When you collaborate with other producers, are there certain things you cede to other people because they have specialties? That's a good question. We're all pretty well rounded, pretty hard at everything, but as a producer you do get that ear and know who can bring what to the table. When me and Spinz did "Honest," we were just chilling. I knew Spinz could play the piano well. I was always a fan of his catchy riffs and melodies, so I was like, "Man, play one of those classic Spinz melodies." Things like that, knowing strong points. I'm glad that people are starting to see that all the beats aren't just hood and basic. I like to make those masterpieces that you can put the hours into.

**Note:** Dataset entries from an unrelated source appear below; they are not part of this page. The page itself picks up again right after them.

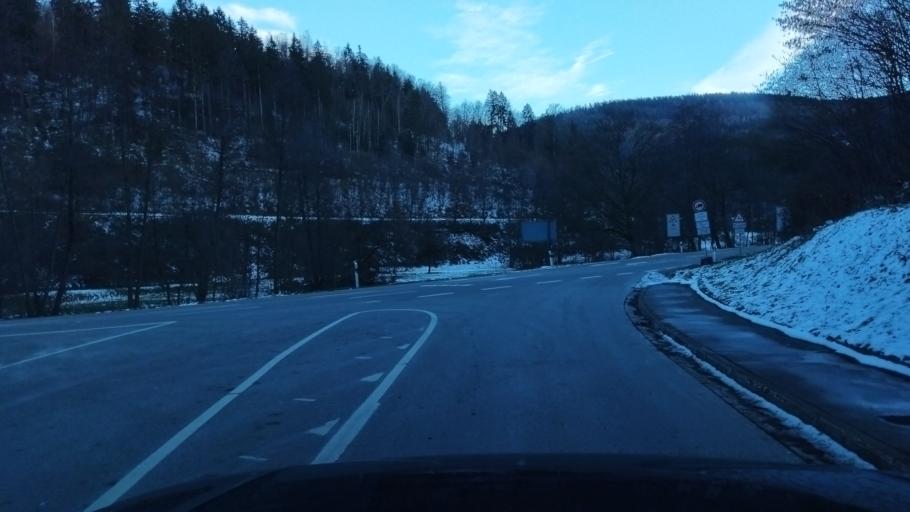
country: DE
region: Baden-Wuerttemberg
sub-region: Karlsruhe Region
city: Eberbach
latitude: 49.4945
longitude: 9.0450
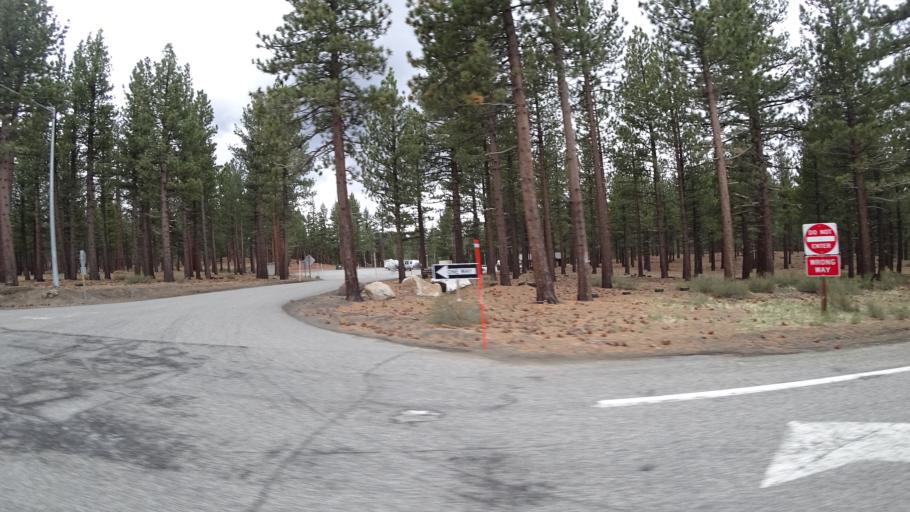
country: US
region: California
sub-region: Mono County
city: Mammoth Lakes
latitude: 37.7317
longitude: -118.9682
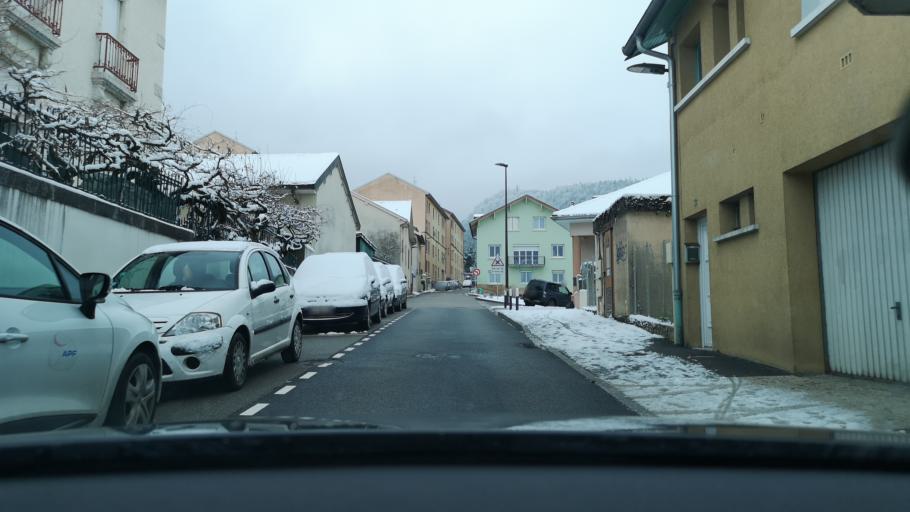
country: FR
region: Rhone-Alpes
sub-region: Departement de l'Ain
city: Oyonnax
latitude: 46.2583
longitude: 5.6620
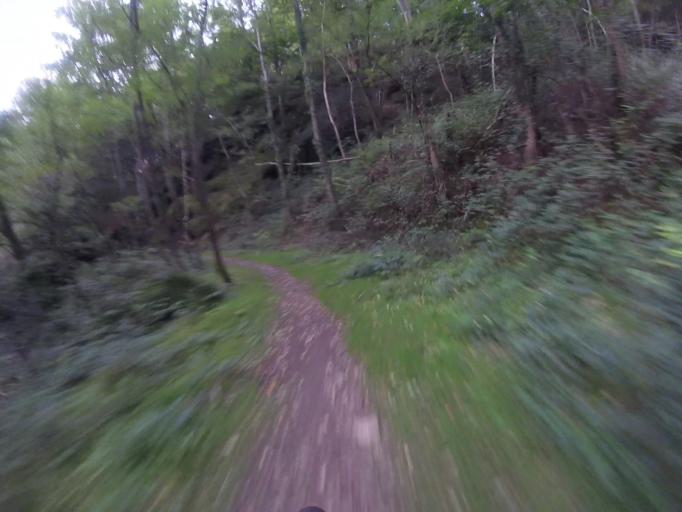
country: ES
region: Basque Country
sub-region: Provincia de Guipuzcoa
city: Errenteria
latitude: 43.2735
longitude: -1.8407
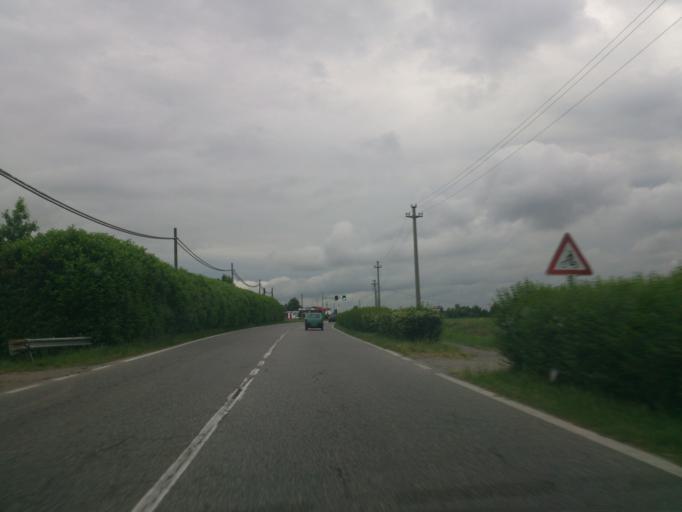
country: IT
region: Lombardy
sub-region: Citta metropolitana di Milano
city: Triginto
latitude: 45.4068
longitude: 9.3185
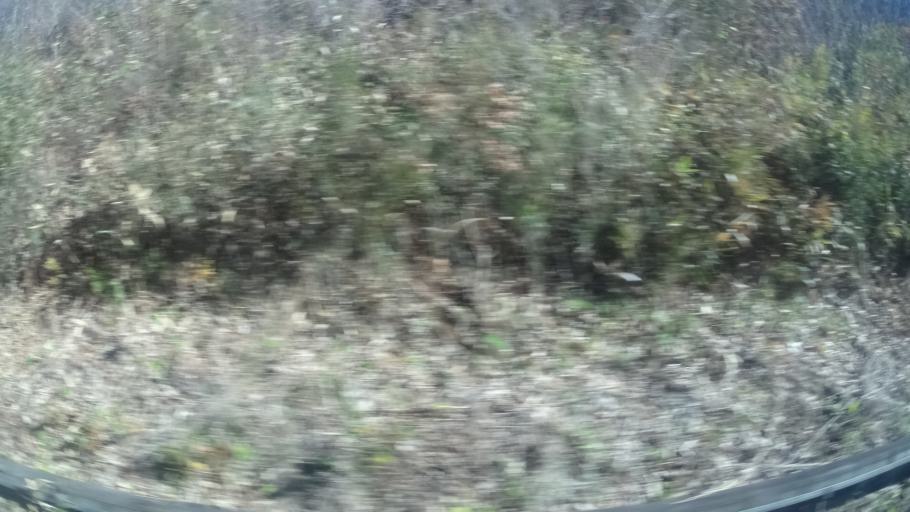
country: JP
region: Fukushima
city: Namie
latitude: 37.6775
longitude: 140.9715
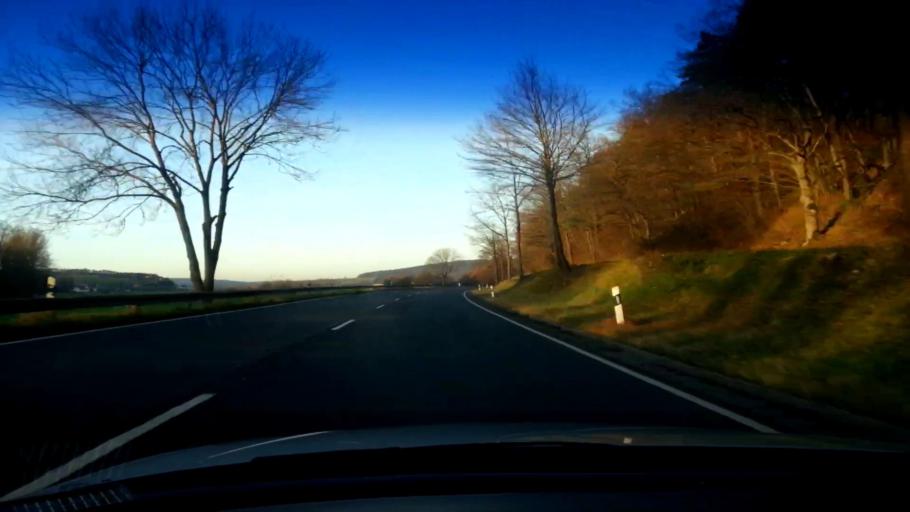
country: DE
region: Bavaria
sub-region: Upper Franconia
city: Rattelsdorf
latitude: 50.0359
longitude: 10.8825
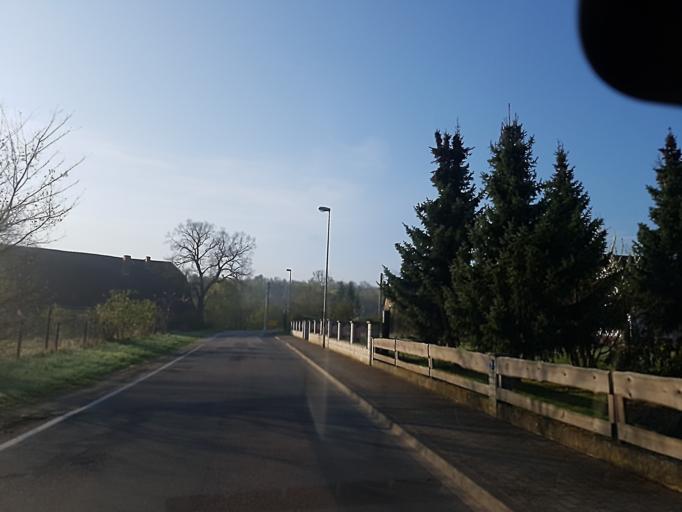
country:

Using your house as a studio, how do you keep it a sacred space to actually live in? I'm in the middle of it—I'm about to move. I've worked so much these past two years that so many people know where I live. They pull up to the door, they're bringing five people, you got 20 people in the living room. It's just too crazy. It's beautiful, though. The memories are timeless. All the beats with 808 Mafia and TM-88, Southside, Sonny, Spinz. Me and Spinz made "Honest" over there. Same place a lot of shit was made. I know I'm going to think about that vibe before I move, but you've gotta move on. It's productivity and safety. I'd rather have somebody at a desk.
Working out of the house sounds so fun but not so healthy, honestly. I used to wake up and run a mile on the treadmill. I haven't done that in probably over eight months. When I started going out of town more to work and stuff like that, the routine gets thrown off. When you get home, you just want to lay down until you gotta do something else again. That's something I want to bring back, and it's something me and my mom were talking about. It's really no point in doing all this shit if you don't have the health to enjoy what's going on. In 10 years you've got heart problems when you're fucking 30… I want to get on that now, or I already know my health is gonna keep being worse.